What is expected - Extract the text of the lines below word for word, and leave the pictures out of your answer.

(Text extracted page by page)
--- START ---

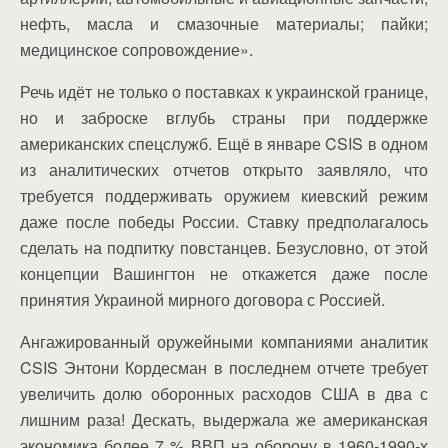
нефть, масла и смазочные материалы; пайки;
медицинское сопровождение».
Речь идёт не только о поставках к украинской границе,
но и заброске вглубь страны при поддержке
американских спецслужб. Ещё в январе CSIS в одном
из аналитических отчетов открыто заявляло, что
требуется поддерживать оружием киевский режим
даже после победы России. Ставку предполагалось
сделать на подпитку повстанцев. Безусловно, от этой
концепции Вашингтон не откажется даже после
принятия Украиной мирного договора с Россией.
Ангажированный оружейными компаниями аналитик
CSIS Энтони Кордесман в последнем отчете требует
увеличить долю оборонных расходов США в два с
лишним раза! Дескать, выдержала же американская
экономика более 7 % ВВП на оборону в 1960-1990-х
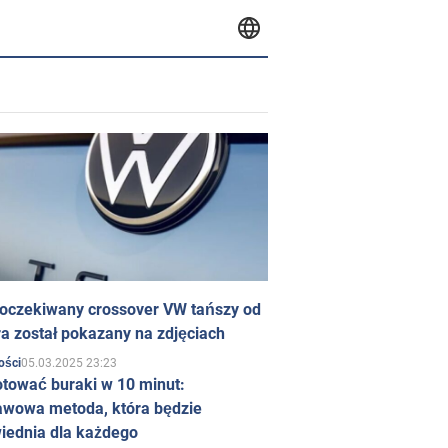
 oczekiwany crossover VW tańszy od
a został pokazany na zdjęciach
05.03.2025 23:23
ości
otować buraki w 10 minut:
awowa metoda, która będzie
iednia dla każdego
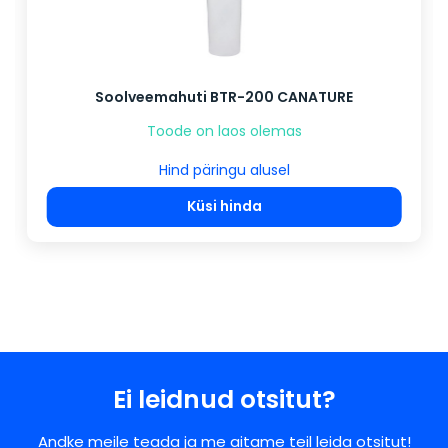
Soolveemahuti BTR-200 CANATURE
Toode on laos olemas
Hind päringu alusel
Küsi hinda
Ei leidnud otsitut?
Andke meile teada ja me aitame teil leida otsitut!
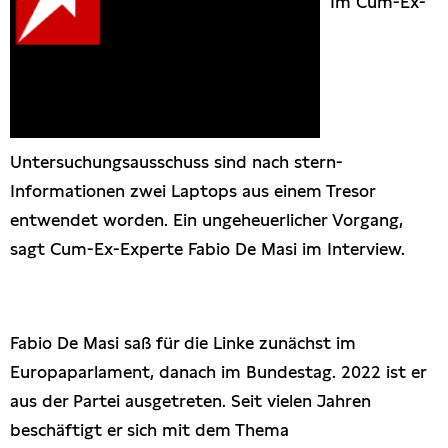
Im Cum-Ex-
Presseschau
Publikationen
Anfragen (Archivseite)
Untersuchungsausschuss sind nach stern-
Informationen zwei Laptops aus einem Tresor
entwendet worden. Ein ungeheuerlicher Vorgang,
sagt Cum-Ex-Experte Fabio De Masi im Interview.
Fabio De Masi saß für die Linke zunächst im
Europaparlament, danach im Bundestag. 2022 ist er
aus der Partei ausgetreten. Seit vielen Jahren
beschäftigt er sich mit dem Thema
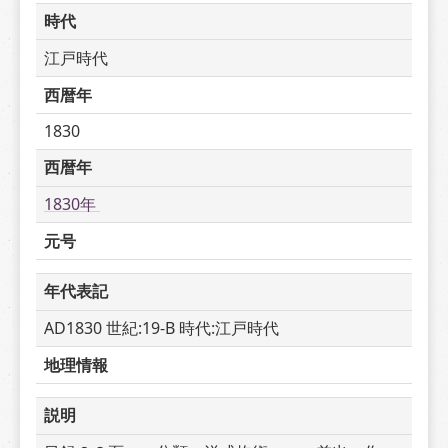
時代
江戸時代
西暦年
1830
西暦年
1830年 
元号
年代表記
AD1830 世紀:19-B 時代:江戸時代
地理情報
説明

--- END ---

Written solution -
нефть, масла и смазочные материалы; пайки;
медицинское сопровождение».
Речь идёт не только о поставках к украинской границе,
но и заброске вглубь страны при поддержке
американских спецслужб. Ещё в январе CSIS в одном
из аналитических отчетов открыто заявляло, что
требуется поддерживать оружием киевский режим
даже после победы России. Ставку предполагалось
сделать на подпитку повстанцев. Безусловно, от этой
концепции Вашингтон не откажется даже после
принятия Украиной мирного договора с Россией.
Ангажированный оружейными компаниями аналитик
CSIS Энтони Кордесман в последнем отчете требует
увеличить долю оборонных расходов США в два с
лишним раза! Дескать, выдержала же американская
экономика более 7 % ВВП на оборону в 1960-1990-х
 oczekiwany crossover VW tańszy od
a został pokazany na zdjęciach
05.03.2025 23:23
ości
otować buraki w 10 minut:
awowa metoda, która będzie
iednia dla każdego
Soolveemahuti BTR-200 CANATURE
Toode on laos olemas
Hind päringu alusel
Küsi hinda
Ei leidnud otsitut?
Andke meile teada ja me aitame teil leida otsitut!
Im Cum-Ex-
Presseschau
Publikationen
Anfragen (Archivseite)
Untersuchungsausschuss sind nach stern-
Informationen zwei Laptops aus einem Tresor
entwendet worden. Ein ungeheuerlicher Vorgang,
sagt Cum-Ex-Experte Fabio De Masi im Interview.
Fabio De Masi saß für die Linke zunächst im
Europaparlament, danach im Bundestag. 2022 ist er
aus der Partei ausgetreten. Seit vielen Jahren
beschäftigt er sich mit dem Thema
時代
江戸時代
西暦年
1830
西暦年
1830年 
元号
年代表記
AD1830 世紀:19-B 時代:江戸時代
地理情報
説明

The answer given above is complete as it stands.